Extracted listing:
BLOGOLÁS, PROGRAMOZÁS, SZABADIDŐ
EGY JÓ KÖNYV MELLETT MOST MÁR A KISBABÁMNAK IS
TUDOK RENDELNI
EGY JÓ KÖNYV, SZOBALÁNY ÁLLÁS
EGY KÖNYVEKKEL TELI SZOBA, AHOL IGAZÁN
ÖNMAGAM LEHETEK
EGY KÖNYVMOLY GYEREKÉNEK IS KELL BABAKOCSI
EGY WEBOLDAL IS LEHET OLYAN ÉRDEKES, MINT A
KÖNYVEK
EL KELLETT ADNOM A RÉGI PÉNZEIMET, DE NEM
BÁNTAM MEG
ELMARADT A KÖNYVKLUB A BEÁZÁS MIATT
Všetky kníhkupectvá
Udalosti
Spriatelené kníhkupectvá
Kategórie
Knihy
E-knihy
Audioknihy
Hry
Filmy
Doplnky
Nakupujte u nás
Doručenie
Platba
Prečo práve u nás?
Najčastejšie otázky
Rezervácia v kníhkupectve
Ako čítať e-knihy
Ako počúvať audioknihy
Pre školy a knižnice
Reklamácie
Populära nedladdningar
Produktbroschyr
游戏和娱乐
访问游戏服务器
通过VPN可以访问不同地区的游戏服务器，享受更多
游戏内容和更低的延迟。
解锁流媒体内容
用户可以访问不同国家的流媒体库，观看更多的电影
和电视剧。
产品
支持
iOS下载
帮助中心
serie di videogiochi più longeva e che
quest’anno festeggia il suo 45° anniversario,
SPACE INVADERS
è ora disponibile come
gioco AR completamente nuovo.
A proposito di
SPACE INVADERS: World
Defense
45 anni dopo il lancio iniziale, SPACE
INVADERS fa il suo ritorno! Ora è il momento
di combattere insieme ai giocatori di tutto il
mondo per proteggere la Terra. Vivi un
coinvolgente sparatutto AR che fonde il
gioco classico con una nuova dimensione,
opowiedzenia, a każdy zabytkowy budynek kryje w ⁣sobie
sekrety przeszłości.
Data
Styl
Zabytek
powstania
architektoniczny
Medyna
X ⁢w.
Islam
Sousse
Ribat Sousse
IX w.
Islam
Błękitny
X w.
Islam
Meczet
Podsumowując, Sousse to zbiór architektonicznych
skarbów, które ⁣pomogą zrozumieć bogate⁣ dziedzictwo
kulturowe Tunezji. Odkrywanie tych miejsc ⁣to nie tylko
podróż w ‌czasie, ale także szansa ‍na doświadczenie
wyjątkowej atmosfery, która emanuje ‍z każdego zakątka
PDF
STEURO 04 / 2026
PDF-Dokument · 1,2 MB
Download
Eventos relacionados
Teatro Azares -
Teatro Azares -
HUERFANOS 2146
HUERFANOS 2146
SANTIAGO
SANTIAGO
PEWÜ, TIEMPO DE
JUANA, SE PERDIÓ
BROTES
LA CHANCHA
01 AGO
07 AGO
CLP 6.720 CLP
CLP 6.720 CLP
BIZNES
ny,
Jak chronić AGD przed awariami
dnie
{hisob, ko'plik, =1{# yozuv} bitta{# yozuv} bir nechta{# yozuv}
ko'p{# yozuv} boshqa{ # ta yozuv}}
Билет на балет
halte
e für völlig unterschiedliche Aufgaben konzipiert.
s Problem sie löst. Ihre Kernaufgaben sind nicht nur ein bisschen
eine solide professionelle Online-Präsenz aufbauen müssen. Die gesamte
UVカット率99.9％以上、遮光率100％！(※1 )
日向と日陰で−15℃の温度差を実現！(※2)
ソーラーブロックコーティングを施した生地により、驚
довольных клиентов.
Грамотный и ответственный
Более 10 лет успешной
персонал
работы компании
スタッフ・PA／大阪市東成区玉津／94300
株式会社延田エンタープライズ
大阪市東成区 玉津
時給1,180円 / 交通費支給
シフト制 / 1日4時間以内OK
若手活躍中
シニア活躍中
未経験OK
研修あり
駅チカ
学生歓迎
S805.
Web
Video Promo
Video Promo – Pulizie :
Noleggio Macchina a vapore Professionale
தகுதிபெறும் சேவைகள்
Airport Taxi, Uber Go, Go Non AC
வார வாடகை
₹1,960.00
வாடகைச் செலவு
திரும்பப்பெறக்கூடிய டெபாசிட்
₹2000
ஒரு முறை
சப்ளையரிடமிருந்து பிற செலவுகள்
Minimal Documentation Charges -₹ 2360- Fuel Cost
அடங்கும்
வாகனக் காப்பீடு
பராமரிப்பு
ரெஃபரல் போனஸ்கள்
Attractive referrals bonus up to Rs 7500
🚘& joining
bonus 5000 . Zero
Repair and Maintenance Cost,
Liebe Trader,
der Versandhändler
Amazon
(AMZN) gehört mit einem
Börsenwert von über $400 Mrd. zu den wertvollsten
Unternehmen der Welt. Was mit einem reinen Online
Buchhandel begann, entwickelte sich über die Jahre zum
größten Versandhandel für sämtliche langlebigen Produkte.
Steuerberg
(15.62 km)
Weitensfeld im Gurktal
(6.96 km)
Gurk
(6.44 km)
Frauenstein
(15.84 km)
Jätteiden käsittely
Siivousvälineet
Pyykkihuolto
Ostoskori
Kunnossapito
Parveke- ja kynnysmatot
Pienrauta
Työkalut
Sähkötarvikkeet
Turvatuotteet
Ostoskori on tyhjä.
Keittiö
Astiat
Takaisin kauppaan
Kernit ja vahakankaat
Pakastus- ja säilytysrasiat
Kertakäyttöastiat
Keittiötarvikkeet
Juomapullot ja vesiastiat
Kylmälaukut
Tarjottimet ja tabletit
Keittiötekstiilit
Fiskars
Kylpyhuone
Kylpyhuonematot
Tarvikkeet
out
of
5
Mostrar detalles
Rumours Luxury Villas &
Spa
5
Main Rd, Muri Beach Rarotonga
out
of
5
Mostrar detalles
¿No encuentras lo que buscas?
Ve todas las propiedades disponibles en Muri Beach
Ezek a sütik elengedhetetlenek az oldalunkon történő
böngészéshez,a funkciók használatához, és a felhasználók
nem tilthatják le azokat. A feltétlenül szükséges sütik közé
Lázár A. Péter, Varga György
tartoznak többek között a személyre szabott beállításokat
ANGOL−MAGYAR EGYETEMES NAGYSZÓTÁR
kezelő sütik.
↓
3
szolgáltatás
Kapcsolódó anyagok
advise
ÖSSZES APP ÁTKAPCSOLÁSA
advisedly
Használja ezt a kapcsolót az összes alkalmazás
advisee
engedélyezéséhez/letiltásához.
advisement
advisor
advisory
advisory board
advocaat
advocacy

→ ACTION ITEM: Pull out every line of the listing above that contains the string "Sousse", treating uppercase and lowercase as different.

→ OUTPUT FOR THIS EXERCISE:
Sousse
Ribat Sousse
Podsumowując, Sousse to zbiór architektonicznych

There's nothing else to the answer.